Description Nikita Rastegaev 2010-08-16 08:06:16 UTC
Created attachment 27461 [details]
Configuration and simple test for the issue

I observe some strange behavior when sending multicast datagrams via gateway.
It appears that destination MAC in UDP packets differs when using connected and
connectionless socket. In case of connectionless socket destination MAC field of
UDP header is filled with MAC address of gateway, but in case we use connect()
with multicast address, destination MAC is set to multicast MAC. I don't know,
which behavior is right, but different behavior is unexpected.

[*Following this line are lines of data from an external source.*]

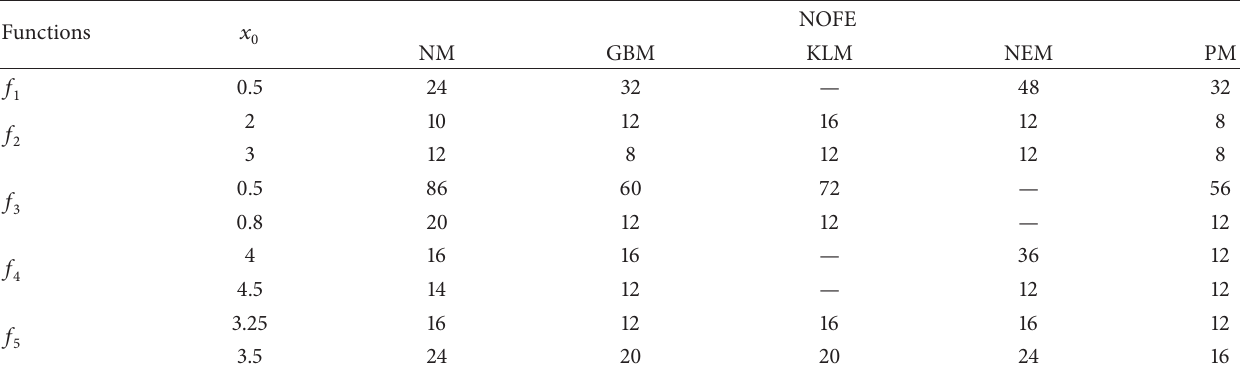
Table 2: Comparison of number of function evaluations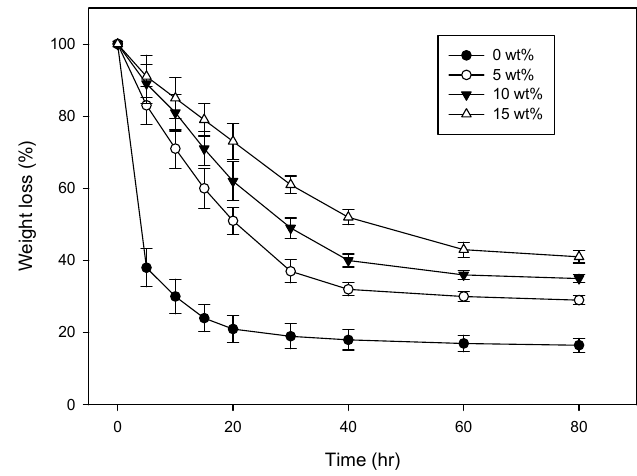
Figure 1. Moist retention ability of CH–CMC hydrogel with different content of honey in CH–CMC hydrogel; radiation dose is 75 kGy.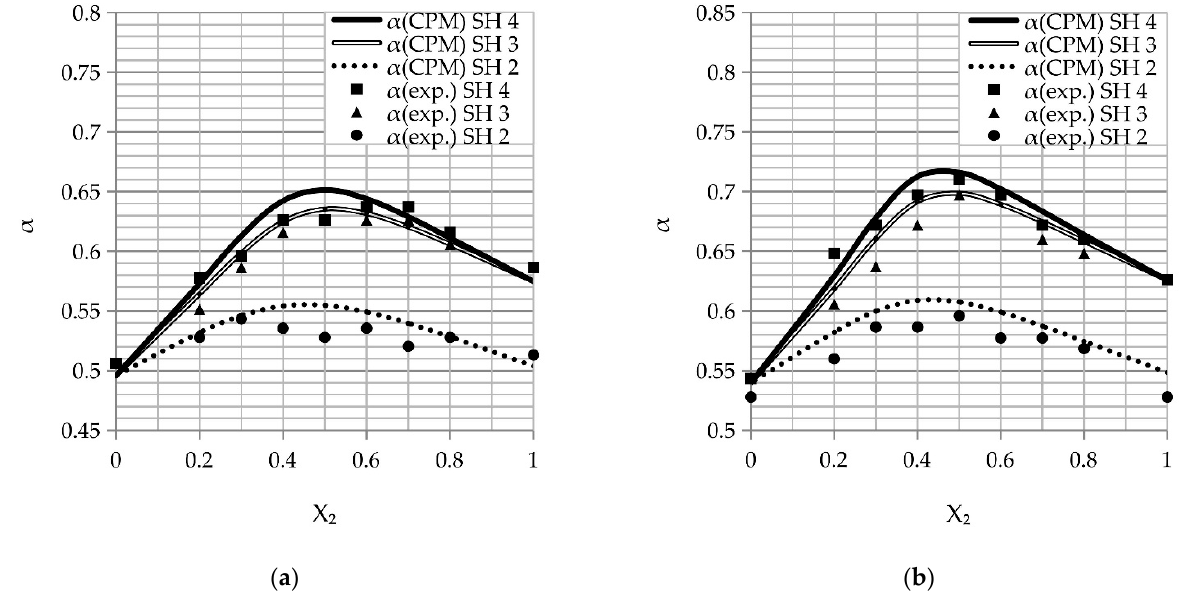
Figure 5. The plots of an experiment calculated by the De Larrard model showing the actual packing density of the double fracture ( α ) as a function of the second fracture (X 2 ) content in different packing processes: ( a ) pouring and ( b ) 10 impacts with a rod. Exp—experimental values, CPM—compaction packing model (De Larrard model).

I run the attached test on thorin1 machine and use thorin2 as a gateway.
thorin1 is running 2.6.26-2-686 kernel, thorin2 is 2.6.26-2-amd64.
I also attach ifconfig and route output for this machines and tcpdump output
on thorin2 when running test. There we can see the following:

16:02:30.567909 00:27:0e:09:01:2a > 00:27:0e:09:02:2a, ethertype IPv4 (0x0800), length 58: 10.54.10.1.40074 > 237.92.130.210.51721: UDP, length 16
16:02:30.567984 00:27:0e:09:01:2a > 01:00:5e:5c:82:d2, ethertype IPv4 (0x0800), length 74: 10.54.10.1.43360 > 237.92.130.210.51721: UDP, length 32
Comment 1 Alexandra Kossovsky 2010-09-13 06:35:28 UTC
bind() to local address also changes the MAC of the outgoing multicast packet.  I.e. if the socket is bound to local address or connected to this multicast address, then the outgoing packet has multicast dst MAC.  When bound to INADDR_ANY and non-connected, sendto() sends a packet with dst MAC of gateway.
Comment 2 Nikita Rastegaev 2011-07-12 13:15:37 UTC
It also appears to depend on route destination prefix, specifically on whether it is greater than or equal to 4 or not, i.e. whether all destination addresses of the route are multicast. Thereby gateway mac is only used if the socket is not connected, not bound, and route destination address prefix is 4 or greater.
Comment 3 Stephen Hemminger 2012-10-30 16:05:37 UTC
MAC is determined by routing. Connected socket is bound to one interface. Non-connected socket uses default multicast interface.

Closing since changing will likely break existing applications.